=== Reading text ===
────────────────
Production Hardening - Security & Stability
This document details the production hardening measures implemented in ICN to protect against DoS attacks, resource exhaustion, and operational edge cases.
Table of Contents
Overview
ICN's production hardening focuses on three primary threat vectors:
- Network-level attacks: DoS via malicious peers exploiting QUIC/gossip protocols
- Resource exhaustion: Memory/CPU attacks via unbounded allocations or streams
- Operational failures: Edge cases like clock skew, malformed data, blocking operations
Historical claim from the Phase 7 cycle: critical and high-priority issues in that cycle were marked resolved at the time.
Critical Security Fixes
1. Unbounded Message Allocation DoS
Severity: Critical File: `icn-net/src/protocol.rs:143-167`
Vulnerability: Malicious peer could send a network message with an extremely large length prefix, causing the victim to allocate gigabytes of memory before validating content.
Fix:
// Read 4-byte length prefix
let len_u32 = u32::from_be_bytes(len_buf);
// Validate BEFORE allocation
if len_u32 == 0 {
bail!("Invalid message: zero length");
}
if len_u32 > MAX_MESSAGE_SIZE as u32 {
bail!("Message too large: {} bytes (max {})", len_u32, MAX_MESSAGE_SIZE);
}
// Safe to allocate after validation
let len = len_u32 as usize;
let mut buf = vec![0u8; len];
Additional protections:
- Prevents u32→usize overflow on 32-bit systems
- Rejects zero-length messages (invalid protocol state)
- Maximum message size: 10MB (
MAX_MESSAGE_SIZE)
2. Blocking Operations in Async Context
Severity: Critical File: `icn-core/src/supervisor/mod.rs`
Vulnerability: The incoming message handler used blocking_write() to acquire RwLock on shared state (GossipActor). Under high message load, this blocks Tokio worker threads, causing thread starvation and degraded performance across the entire runtime.
────────────────
=== Extracted records ===
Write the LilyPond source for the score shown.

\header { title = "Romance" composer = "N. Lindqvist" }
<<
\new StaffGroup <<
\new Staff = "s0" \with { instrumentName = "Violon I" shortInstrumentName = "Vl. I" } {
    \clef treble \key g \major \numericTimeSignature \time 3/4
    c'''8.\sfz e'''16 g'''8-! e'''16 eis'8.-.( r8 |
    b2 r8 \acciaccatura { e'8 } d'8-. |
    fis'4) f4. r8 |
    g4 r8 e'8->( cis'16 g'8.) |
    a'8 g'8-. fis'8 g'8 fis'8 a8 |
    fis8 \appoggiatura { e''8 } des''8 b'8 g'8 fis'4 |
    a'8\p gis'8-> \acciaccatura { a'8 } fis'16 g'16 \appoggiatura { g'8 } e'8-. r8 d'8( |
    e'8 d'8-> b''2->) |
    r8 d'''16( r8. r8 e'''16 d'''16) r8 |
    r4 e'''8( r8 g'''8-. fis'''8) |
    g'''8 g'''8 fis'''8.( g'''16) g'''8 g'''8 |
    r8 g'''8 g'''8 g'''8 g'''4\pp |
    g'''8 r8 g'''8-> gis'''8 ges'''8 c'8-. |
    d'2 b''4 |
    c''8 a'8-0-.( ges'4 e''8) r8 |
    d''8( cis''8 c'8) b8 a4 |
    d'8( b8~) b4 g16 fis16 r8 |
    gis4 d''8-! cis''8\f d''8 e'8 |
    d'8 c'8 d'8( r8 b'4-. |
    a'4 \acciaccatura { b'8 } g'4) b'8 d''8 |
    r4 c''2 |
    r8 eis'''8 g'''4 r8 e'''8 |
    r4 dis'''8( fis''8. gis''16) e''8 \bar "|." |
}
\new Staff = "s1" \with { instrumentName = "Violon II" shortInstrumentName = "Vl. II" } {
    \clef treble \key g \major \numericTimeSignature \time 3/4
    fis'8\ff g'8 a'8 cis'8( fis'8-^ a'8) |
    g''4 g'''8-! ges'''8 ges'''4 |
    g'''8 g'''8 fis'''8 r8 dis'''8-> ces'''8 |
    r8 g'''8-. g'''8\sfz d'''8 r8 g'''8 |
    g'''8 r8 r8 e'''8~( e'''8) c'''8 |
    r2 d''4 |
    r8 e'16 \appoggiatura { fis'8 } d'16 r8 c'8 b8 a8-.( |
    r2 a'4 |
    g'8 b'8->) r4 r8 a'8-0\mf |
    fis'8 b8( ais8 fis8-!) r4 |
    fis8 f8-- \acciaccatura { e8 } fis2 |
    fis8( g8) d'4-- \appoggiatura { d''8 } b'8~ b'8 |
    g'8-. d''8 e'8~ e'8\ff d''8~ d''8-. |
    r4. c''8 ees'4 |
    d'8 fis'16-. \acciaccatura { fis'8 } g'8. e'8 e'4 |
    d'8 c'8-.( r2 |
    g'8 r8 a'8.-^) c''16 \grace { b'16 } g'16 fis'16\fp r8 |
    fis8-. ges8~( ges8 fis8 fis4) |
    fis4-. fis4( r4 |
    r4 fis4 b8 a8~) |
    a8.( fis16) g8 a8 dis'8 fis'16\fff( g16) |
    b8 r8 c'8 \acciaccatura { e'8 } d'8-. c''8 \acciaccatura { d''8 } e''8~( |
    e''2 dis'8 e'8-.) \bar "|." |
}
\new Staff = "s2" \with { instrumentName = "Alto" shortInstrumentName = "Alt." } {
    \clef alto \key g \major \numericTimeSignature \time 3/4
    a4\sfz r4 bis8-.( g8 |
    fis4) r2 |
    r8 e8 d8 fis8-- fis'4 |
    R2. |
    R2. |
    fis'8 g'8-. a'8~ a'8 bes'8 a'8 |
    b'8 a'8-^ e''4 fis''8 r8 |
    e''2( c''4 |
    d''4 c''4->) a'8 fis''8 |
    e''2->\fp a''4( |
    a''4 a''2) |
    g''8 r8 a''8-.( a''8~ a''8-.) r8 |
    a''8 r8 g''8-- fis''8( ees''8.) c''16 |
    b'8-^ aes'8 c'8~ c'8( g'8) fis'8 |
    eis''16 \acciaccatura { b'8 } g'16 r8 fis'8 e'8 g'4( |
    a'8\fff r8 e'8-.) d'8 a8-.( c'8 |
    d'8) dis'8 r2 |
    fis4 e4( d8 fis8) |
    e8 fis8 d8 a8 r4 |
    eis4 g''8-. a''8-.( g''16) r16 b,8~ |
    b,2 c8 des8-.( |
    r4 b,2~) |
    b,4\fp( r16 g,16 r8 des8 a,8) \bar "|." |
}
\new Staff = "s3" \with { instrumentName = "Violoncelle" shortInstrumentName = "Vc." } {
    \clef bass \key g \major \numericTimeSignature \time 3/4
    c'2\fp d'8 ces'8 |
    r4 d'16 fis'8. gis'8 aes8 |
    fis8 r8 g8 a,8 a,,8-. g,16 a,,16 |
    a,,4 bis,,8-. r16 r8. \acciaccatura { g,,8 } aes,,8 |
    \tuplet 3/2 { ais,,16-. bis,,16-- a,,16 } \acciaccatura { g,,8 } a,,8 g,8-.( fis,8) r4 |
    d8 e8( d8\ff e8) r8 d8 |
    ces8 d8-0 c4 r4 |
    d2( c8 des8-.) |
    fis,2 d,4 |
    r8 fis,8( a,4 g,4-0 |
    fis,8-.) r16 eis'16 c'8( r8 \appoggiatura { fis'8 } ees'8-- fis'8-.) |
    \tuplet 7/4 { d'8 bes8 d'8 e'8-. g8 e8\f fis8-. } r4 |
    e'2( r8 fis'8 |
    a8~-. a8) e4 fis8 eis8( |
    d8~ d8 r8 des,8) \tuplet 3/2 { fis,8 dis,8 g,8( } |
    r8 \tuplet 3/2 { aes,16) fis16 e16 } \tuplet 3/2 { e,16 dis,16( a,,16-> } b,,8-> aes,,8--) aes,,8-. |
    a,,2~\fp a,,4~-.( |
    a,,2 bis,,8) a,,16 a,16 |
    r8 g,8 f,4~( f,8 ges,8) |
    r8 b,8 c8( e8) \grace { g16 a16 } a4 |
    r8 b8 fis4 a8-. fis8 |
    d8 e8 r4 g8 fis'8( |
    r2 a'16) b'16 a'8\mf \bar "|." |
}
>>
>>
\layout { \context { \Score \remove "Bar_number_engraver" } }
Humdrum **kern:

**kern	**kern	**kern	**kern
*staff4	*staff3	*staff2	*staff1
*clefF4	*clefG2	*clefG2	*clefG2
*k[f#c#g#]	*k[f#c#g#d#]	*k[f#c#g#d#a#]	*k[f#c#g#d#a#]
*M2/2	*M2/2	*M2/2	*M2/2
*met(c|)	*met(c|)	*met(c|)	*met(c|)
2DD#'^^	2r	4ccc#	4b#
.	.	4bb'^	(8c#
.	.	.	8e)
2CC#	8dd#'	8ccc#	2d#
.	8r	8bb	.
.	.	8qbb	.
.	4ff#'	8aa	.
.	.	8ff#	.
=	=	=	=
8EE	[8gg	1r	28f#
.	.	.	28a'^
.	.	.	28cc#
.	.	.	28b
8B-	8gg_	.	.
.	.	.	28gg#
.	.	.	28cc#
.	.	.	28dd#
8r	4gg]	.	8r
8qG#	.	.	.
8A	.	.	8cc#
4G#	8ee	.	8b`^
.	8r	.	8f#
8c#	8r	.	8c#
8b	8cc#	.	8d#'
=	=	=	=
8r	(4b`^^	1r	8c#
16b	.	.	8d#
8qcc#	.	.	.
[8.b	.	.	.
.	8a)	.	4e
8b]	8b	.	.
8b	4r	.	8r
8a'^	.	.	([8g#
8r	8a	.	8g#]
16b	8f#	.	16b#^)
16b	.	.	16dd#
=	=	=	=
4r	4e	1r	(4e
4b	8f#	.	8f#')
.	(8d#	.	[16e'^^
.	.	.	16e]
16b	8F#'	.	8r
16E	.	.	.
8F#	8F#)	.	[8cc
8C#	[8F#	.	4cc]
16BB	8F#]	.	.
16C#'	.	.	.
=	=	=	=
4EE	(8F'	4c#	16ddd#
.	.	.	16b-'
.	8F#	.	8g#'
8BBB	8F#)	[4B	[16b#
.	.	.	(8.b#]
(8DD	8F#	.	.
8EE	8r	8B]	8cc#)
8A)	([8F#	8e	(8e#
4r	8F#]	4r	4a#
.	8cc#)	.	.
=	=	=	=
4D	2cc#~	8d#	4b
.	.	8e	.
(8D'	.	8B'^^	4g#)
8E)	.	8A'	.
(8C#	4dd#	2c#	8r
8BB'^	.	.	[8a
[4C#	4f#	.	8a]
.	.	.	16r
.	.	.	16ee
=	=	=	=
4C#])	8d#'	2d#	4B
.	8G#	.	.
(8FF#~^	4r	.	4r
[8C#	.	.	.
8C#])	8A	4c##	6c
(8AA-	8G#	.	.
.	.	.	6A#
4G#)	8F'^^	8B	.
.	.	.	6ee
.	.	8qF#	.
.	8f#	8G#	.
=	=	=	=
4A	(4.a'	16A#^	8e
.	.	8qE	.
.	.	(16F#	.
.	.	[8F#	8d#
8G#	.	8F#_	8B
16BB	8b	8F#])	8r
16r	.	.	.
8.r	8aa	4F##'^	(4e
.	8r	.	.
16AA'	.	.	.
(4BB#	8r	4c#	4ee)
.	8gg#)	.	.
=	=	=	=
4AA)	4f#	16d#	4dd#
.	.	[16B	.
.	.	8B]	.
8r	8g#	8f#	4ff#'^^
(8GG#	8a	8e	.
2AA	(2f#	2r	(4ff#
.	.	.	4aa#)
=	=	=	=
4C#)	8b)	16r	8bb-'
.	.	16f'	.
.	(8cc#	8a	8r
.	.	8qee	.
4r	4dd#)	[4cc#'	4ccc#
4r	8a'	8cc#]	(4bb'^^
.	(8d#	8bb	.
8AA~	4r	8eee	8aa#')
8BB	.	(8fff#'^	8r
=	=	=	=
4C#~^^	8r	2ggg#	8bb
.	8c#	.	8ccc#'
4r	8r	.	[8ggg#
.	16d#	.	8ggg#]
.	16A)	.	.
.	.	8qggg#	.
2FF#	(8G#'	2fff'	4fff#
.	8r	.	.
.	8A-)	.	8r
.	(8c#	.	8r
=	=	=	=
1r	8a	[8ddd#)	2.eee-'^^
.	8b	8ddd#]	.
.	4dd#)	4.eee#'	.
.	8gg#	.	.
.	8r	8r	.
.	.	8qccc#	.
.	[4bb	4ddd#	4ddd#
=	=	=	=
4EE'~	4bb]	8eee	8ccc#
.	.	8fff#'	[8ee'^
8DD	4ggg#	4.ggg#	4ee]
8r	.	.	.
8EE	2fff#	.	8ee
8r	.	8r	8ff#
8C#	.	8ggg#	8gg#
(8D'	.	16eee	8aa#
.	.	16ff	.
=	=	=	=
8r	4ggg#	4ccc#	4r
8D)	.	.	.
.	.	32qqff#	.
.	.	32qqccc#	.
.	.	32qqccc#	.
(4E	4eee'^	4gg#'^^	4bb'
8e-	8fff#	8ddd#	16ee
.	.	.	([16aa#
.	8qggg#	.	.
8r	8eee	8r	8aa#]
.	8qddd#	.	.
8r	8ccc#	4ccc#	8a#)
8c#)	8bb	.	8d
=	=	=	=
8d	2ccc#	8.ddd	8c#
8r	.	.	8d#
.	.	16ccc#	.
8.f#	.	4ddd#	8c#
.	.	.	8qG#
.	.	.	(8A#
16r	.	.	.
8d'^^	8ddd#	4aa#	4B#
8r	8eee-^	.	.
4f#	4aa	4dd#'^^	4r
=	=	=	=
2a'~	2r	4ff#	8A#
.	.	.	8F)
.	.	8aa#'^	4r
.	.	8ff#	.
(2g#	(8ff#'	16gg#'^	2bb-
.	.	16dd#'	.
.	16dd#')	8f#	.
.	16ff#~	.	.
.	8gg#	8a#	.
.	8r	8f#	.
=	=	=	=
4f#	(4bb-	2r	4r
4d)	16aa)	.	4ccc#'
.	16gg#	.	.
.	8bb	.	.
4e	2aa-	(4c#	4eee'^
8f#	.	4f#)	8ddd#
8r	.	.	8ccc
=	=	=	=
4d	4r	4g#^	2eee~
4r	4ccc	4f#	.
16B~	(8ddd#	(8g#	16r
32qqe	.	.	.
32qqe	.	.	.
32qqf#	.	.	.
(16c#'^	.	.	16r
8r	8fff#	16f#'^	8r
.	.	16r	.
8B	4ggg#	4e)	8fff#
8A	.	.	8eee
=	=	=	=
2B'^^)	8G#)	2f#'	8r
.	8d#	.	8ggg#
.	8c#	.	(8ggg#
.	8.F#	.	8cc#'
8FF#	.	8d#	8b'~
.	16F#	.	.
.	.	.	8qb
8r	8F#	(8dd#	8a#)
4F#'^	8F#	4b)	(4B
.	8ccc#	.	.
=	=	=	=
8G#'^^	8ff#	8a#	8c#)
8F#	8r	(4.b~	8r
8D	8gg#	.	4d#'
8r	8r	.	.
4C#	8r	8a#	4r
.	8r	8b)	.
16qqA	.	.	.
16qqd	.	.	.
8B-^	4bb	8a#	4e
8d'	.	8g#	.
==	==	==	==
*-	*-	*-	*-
────────────────
=== Task requirements ===
A: Render this sentence from the ICN production hardening document into Spanish: "This document details the production hardening measures implemented in ICN to protect against DoS attacks, resource exhaustion, and operational edge cases."
B: Please extend the ICN production hardening document, picking up right after its final sentence.

=== Answers in order ===
A: Este documento detalla las medidas de refuerzo para producción implementadas en ICN para proteger contra ataques DoS, el agotamiento de recursos y los casos límite operativos.

B:
Fix: Replaced blocking operations with async task spawning:
// Before (blocking - BAD):
let mut gossip = gossip_handle.blocking_write();
gossip.handle_message(gossip_msg)?;
// After (async - GOOD):
tokio::spawn(async move {
let mut gossip = gossip_handle.write().await;
if let Err(e) = gossip.handle_message(gossip_msg) {
warn!("Failed to handle message: {}", e);
}
});
Impact:
- Applied to all message handlers: Gossip, Subscribe, Unsubscribe
- Prevents thread pool exhaustion under high load
- Maintains async/await best practices throughout
3. TLS Certificate Verification Disabled
Severity: Critical File: `icn-net/src/tls.rs:81-195`
Vulnerability: Custom DidCertificateVerifier accepted all certificates without validation, enabling trivial MITM attacks and peer impersonation.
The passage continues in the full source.